We don’t have time to look at everything this great passage on leadership offers. I CAN say a few quick sentences that may help for the passage…

Seventh, not everyone gets to build the glamorous parts of the work.

In verse 14 I see someone got the REFUSE GATE called today DUNG GATE. What does that tell you? some people work on the parts that are more pungent – because some of the most essential parts aren’t the pretty ones.

Eighth, we can never assume that people are working for the right reason.

Look carefully into verse 10 and verse 23. I spotted a few guys who only repaired the part next to their own house. What does that tell you? Don’t assume that because someone does a great deal, they are doing for the right reasons. Some work for personal benefit – but God uses them! (3:10,23).

Finally, let me end on a positive note… in our principles.

Ninth, count on God to supply some people who do it with such fervency that your heart is stirred!

Look at Nehemiah 3:20 After him Baruch the son of Zabbai zealously repaired another section, from the Angle to the doorway of the house of ELYAHSIV the high priest.

Baruch means BLESSING- and the guy lived up to his name. He didn’t just WORK, he WORKED ZEALOUSLY. The Hebrew term khaw-raw’ is normally “with heat or great anger” – but in this case it meant “furiously” in all the best meanings of the word. The guy was a force of nature, a stoneworker on fire for God. They bless me whenever I see them.

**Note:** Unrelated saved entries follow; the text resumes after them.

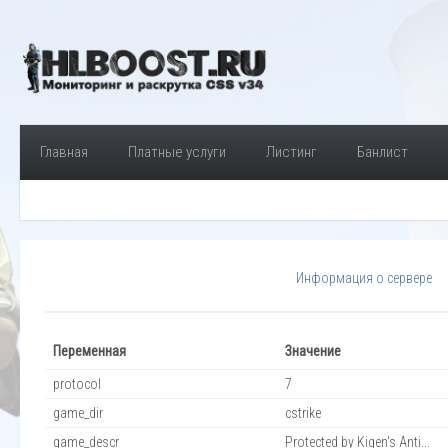
Главная
Платные услуги
Листинг
Банлист
Информация о сервере
Переменная
Значение
protocol
7
game_dir
cstrike
game_descr
Protected by Kigen's Anti...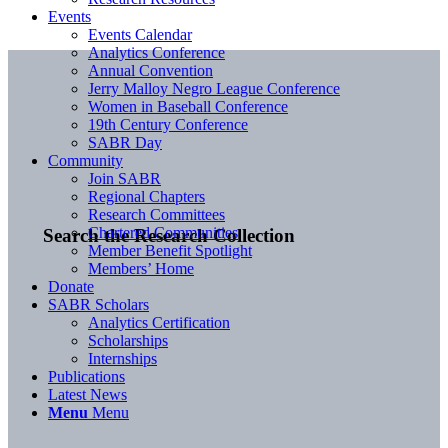
Events
Events Calendar
Analytics Conference
Annual Convention
Jerry Malloy Negro League Conference
Women in Baseball Conference
19th Century Conference
SABR Day
Community
Join SABR
Regional Chapters
Research Committees
Chartered Communities
Search the Research Collection
Member Benefit Spotlight
Members’ Home
Donate
SABR Scholars
Analytics Certification
Scholarships
Internships
Publications
Latest News
Menu
Menu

I started this lesson with words of John Maxwell on leadership to make you smile. Let me finish with a concept of that same man as I close – not to make the lesson about him, but to help us apply the text about team building. John talks about a “law of five” in some of his works. Simply, the law of five is this: If you want to cut a tree down in your yard, and you get an axe and hit that tree five times every day, what will eventually happen? The tree will fall. The bigger the tree, the longer it will take you to fell it – but it will come down. Now take the lesson. Whatever goal God has put within you to accomplish – take an axe to that tree in daily, consistent, not exhaustive but powerful swings. Chop at it. Our goal is to build a team. Nehemiah’s was to secure a city and worship center and get home on time. It won’t happen quickly, but here is what I KNOW WILL HAPPEN. If we consistently, patiently, diligently chop away – five times each day – a team will be built. A ministry WILL be established. Lives WILL be changed. How can I be sure?

Because, the key to progress is consistently doing the right things the right way, and the definition of “right way” is explained in the Words of the Creator’s Holy Word.